6. The moisture-harvesting device according to claim 2, further comprising:

a water storage tank that stores the water obtained by the atmospheric moisture converter and is provided at an upstream side of the filter unit; and

a UV sterilization lamp that performs UV sterilization on the water stored in the water storage tank.

7. The moisture-harvesting device according to claim 2, wherein an air filter capable of remove bacteria, virus, and dust from the atmospheric air introduced by the atmospheric-air introduction unit is provided at an upstream side from the atmospheric-air introduction unit.

8. The moisture-harvesting device according to claim 3, wherein an air filter capable of remove bacteria, virus, and dust from the atmospheric air introduced by the atmospheric-air introduction unit is provided at an upstream side from the atmospheric-air introduction unit.

9. The moisture-harvesting device according to claim 6, wherein an air filter capable of remove bacteria, virus, and dust from the atmospheric air introduced by the atmospheric-air introduction unit is provided at an upstream side from the atmospheric-air introduction unit.

[Check your understanding]:
1. In the claims, what does the UV sterilization lamp sterilize?
2. Please quote the claims from "6. The moisture-harvesting" to "water storage tank.".

[Provided material]:
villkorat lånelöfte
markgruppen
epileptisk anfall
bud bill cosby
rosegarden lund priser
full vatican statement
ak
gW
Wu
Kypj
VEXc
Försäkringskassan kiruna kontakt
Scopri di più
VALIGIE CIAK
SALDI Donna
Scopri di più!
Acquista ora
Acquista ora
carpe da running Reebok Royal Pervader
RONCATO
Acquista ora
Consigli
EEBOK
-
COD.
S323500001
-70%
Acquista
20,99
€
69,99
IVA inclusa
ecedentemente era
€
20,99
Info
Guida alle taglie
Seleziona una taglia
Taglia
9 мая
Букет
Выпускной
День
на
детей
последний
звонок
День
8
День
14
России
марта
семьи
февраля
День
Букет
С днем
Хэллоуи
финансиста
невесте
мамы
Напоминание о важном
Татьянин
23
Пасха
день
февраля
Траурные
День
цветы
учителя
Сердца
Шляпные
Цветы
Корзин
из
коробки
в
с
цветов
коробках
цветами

[Solutions for each task]:
1. The water stored in the water storage tank.

2.
6. The moisture-harvesting device according to claim 2, further comprising:

a water storage tank that stores the water obtained by the atmospheric moisture converter and is provided at an upstream side of the filter unit; and

a UV sterilization lamp that performs UV sterilization on the water stored in the water storage tank.